Ask HN: Negotiating a consulting contract with large company - dimitri-gnidash
I am thinking of doing a contract with a largish startup (500) as the project is interesting and they are in the environmental space.<p>I have run into issues during the contract negotiation where there seems to be no flexibility at all: start date fixed (in 2 weeks), hourly rate non-negotiable, termination clauses non-negotiable (they have immediate termination and I have no termination for convenience). The rest of the agreement is also one-sided to the extreme.<p>The process is off-putting, but I am not sure if this is just the big company processes and power establishment or reflective of the value they have placed on me (and that I perhaps did not convey properly).<p>I have other projects and they are better paid, but this one is interesting.
======
bryanrasmussen
consulting, where consulting is often just freelancing, is pretty inflexible
about termination - the rule should be that you make at least 2X your normal
monthly wage - but adjust for small times (increase, decrease slightly for
longer times).

Generally with a 3 month project I do exactly 2 times my normal monthly wage,
if I do a direct negotiation with company 2.5 times.

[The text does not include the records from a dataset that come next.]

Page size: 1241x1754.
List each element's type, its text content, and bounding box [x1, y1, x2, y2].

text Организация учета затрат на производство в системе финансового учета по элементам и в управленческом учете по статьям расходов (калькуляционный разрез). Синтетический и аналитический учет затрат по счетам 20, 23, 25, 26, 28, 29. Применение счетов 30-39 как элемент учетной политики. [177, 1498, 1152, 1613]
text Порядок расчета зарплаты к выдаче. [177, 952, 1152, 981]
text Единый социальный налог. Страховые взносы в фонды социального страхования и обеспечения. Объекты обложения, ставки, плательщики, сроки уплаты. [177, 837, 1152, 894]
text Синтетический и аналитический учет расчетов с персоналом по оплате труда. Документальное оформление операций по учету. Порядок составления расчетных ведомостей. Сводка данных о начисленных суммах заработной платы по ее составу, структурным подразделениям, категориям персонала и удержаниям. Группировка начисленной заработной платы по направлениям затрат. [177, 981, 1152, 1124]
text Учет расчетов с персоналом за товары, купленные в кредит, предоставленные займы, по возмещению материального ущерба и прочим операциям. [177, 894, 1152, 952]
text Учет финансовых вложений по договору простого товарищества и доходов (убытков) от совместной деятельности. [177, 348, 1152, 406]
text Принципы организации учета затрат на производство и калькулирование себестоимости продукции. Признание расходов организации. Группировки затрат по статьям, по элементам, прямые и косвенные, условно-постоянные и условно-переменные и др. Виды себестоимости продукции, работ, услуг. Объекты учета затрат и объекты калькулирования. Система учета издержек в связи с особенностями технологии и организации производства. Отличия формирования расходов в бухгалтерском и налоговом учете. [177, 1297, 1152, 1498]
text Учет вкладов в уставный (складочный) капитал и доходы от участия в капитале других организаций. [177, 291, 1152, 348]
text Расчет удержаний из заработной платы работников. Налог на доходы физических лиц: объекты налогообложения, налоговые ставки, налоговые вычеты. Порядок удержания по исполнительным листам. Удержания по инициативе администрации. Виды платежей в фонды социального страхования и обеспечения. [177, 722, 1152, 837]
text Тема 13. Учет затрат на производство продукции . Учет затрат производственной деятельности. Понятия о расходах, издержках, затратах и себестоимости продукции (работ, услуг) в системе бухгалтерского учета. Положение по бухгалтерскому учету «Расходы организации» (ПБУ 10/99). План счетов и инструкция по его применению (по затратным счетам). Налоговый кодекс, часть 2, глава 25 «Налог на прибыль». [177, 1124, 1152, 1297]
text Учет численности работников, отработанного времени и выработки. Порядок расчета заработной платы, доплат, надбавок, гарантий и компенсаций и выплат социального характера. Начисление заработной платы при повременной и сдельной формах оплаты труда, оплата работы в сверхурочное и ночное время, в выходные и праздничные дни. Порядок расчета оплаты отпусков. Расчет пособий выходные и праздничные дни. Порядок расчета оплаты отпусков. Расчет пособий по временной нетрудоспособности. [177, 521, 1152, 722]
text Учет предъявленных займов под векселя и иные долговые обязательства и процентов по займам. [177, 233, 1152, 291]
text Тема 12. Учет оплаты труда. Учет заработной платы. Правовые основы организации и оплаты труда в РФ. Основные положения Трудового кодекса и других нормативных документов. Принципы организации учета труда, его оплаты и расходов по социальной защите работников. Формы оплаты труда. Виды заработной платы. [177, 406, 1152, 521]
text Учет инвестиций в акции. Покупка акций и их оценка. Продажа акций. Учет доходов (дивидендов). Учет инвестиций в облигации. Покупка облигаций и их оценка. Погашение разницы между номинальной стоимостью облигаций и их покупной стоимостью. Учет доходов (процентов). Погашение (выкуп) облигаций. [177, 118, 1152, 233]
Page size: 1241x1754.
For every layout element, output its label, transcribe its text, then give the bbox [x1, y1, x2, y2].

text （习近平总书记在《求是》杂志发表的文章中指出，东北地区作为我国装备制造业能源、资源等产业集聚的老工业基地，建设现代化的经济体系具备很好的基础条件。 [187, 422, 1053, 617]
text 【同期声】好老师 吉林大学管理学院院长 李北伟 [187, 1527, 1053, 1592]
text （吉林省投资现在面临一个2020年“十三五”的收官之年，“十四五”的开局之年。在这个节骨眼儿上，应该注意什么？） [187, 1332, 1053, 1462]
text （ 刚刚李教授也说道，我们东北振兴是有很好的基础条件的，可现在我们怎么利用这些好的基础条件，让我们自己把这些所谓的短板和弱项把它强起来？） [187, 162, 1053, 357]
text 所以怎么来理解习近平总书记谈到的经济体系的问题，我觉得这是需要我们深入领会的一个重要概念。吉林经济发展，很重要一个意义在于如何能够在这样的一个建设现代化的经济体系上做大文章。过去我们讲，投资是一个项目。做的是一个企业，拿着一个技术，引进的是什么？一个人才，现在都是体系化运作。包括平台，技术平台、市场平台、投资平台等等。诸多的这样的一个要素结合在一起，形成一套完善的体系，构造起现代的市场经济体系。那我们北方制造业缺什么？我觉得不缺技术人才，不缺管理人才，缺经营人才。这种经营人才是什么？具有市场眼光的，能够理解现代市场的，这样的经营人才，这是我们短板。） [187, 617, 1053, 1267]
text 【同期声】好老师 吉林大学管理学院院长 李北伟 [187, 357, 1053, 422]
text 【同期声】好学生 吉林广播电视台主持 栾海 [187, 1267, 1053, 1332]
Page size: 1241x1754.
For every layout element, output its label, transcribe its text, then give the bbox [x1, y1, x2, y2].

Generally termination is instantaneous because they are paying lots more for
me than if I were a normal employee. But sometimes I have managed to get
termination for a week or two, never more than that.

500 is not really a large company, although it is for a startup. In my
experience smaller companies tend to be more jerks, because to them the money
they are paying for a consultant is just WHOAAA. They want you to be
productive day 1 and not mess anything up ever. Really big companies think
productive in a couple weeks please, and if you do significantly better than
that they are pleased. I like consulting for big companies because I get my
money, they like to renew me, they don't care about what they pay they just
want to get the results. I hate consulting for small companies, and will
pretty much only do it anymore if project really interesting or I have friends
there.

on edit: fixed typo.

------
gus_massa
Do you know what happened to the previous developer?

When are they going to give you their first check? What happens if they are
"late"?